MERDEKA ditengah Pandemi : tentang sebuah kemerdekaan dan hakikat dari kebebasan

    Pandemi. sebuah situasi dimana, keadaan suatu wilayah yang begitu besar tengah genting diakibatkan oleh sebuah penyakit yang belum terkendalikan. sejak akir december 2019, masyarakat dunia tengah dilanda kungkungan besar yang membuat aktivitas masyarakat terbatas. aktivitas sekolah tatap muka dialihkan menjadi daring, kantor kantor ditutup, swalayan dibatasi, dan obyek wisata ditutup selama pandemi. banyak yang merasa terbebani, ekonomi mengalami supressi hingga batas krisis, mental tertekan banyak perantau yang kebingungan, regulasi pemerintah tak karuan, masyarakat keliru, sering menyalah artikan aturan. Meski Vaksin yang dinanti nanti kini telah berhasil lulus uji, dan telah didistribusi ke penjuru negri, tapi Vaksin bukan obat untuk menyelesaikan perasaan serba terbatasi.
    
    Dan ini, bukan mengenai sebuah keterbatasan yang manusia rasakan, ini mengenai hakikat sesungguhnya kemerdekaan dan kebebasan. tentang sebuah hak yang dimiliki setiap mahluk, sebuah hak bawaan dan sesuatu yang tidak bisa dipisahkan. 

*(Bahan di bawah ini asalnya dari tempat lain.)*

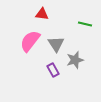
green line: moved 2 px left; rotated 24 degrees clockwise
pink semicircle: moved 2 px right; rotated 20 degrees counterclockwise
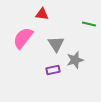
green line: moved 4 px right
pink semicircle: moved 7 px left, 3 px up
purple rectangle: rotated 72 degrees counterclockwise
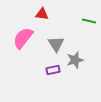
green line: moved 3 px up
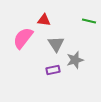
red triangle: moved 2 px right, 6 px down
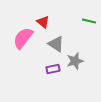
red triangle: moved 1 px left, 2 px down; rotated 32 degrees clockwise
gray triangle: rotated 24 degrees counterclockwise
gray star: moved 1 px down
purple rectangle: moved 1 px up
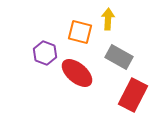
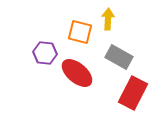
purple hexagon: rotated 15 degrees counterclockwise
red rectangle: moved 2 px up
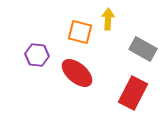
purple hexagon: moved 8 px left, 2 px down
gray rectangle: moved 24 px right, 8 px up
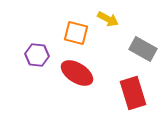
yellow arrow: rotated 115 degrees clockwise
orange square: moved 4 px left, 1 px down
red ellipse: rotated 8 degrees counterclockwise
red rectangle: rotated 44 degrees counterclockwise
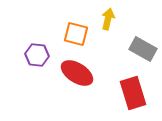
yellow arrow: rotated 105 degrees counterclockwise
orange square: moved 1 px down
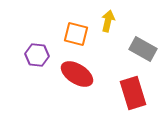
yellow arrow: moved 2 px down
red ellipse: moved 1 px down
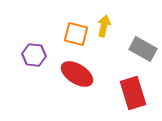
yellow arrow: moved 4 px left, 5 px down
purple hexagon: moved 3 px left
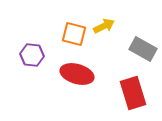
yellow arrow: rotated 50 degrees clockwise
orange square: moved 2 px left
purple hexagon: moved 2 px left
red ellipse: rotated 16 degrees counterclockwise
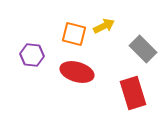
gray rectangle: rotated 16 degrees clockwise
red ellipse: moved 2 px up
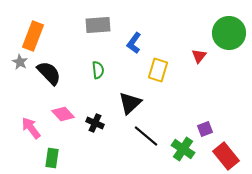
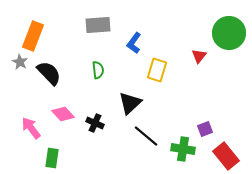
yellow rectangle: moved 1 px left
green cross: rotated 25 degrees counterclockwise
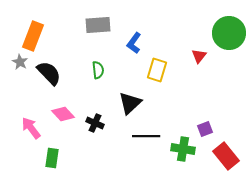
black line: rotated 40 degrees counterclockwise
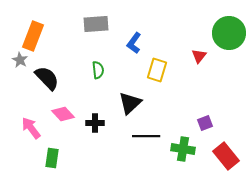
gray rectangle: moved 2 px left, 1 px up
gray star: moved 2 px up
black semicircle: moved 2 px left, 5 px down
black cross: rotated 24 degrees counterclockwise
purple square: moved 6 px up
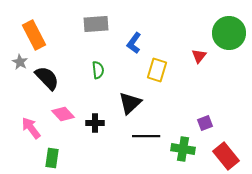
orange rectangle: moved 1 px right, 1 px up; rotated 48 degrees counterclockwise
gray star: moved 2 px down
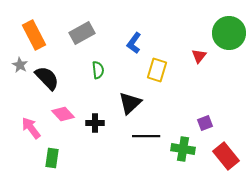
gray rectangle: moved 14 px left, 9 px down; rotated 25 degrees counterclockwise
gray star: moved 3 px down
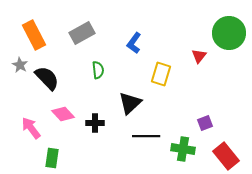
yellow rectangle: moved 4 px right, 4 px down
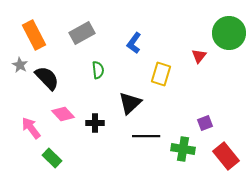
green rectangle: rotated 54 degrees counterclockwise
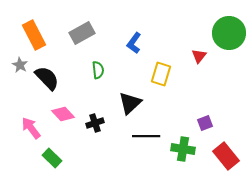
black cross: rotated 18 degrees counterclockwise
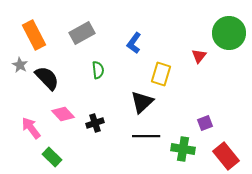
black triangle: moved 12 px right, 1 px up
green rectangle: moved 1 px up
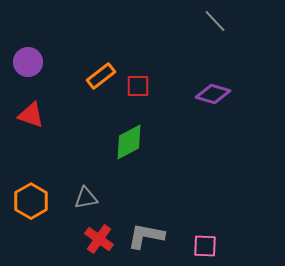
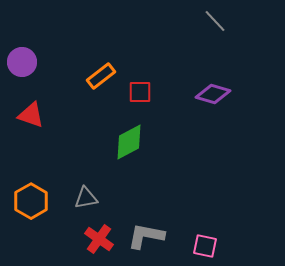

    Kemerdekaan adalah sebuah keadaan dimana sebuah entitas terbebas dari tekanan ataupun jajahan, sebuah keadaan dimana sebuah entitas dapat berdiri sendiri. sementara kebebasan adalah sebuah keadaan dimana sebuah entitas dapat terbebas dari segala hal dan dapat bertidak. berfikir dan mengambil keputusan sesuai dengan keinginan pribadi tanpa ada paksaan dari pihak manapun. and, ya! itulah kebebasan dan kemerdekaan. namun adakah kemerdekaan di tengah kungkungan besar ini?.  hal ini sebenarnya kembali pada perspektif setiap individu, namun jika mengacu pada makna mengenai kemerdekaan dan kebebasan, tak ada kata terjajah atau terkungkung selama pikiran kita masih berjalan. Cogito Ergo Sum, begitulah Sabda Descartes mengenai pahamnya dalam eksistensial manusia. ya, kita bukan mesin otonom yang mampu dikungkung dalam jeruji besi dan tak berbuat apa apa layaknya benda mati. tidak ada penjajahan dan tidak ada kungkungan bagi mereka yang berfikir dan terus bergerak. begitu pun menurut sang pembunuh Tuhan Friedrich Nietzche "kebebasan adalah keinginan untuk bertanggung jawab kepada diri sendiri" tak heran bagi Nietzche kebebasan adalah suatu poin utama untuk menjadi manusia paripurna. perkataan Tuhan telah mati dimaksudkan bagi manusia yang kecanduan akan harapan harapan yang tidak pernah direalisasikan oleh pikiran, kaki dan tangannya sendiri. 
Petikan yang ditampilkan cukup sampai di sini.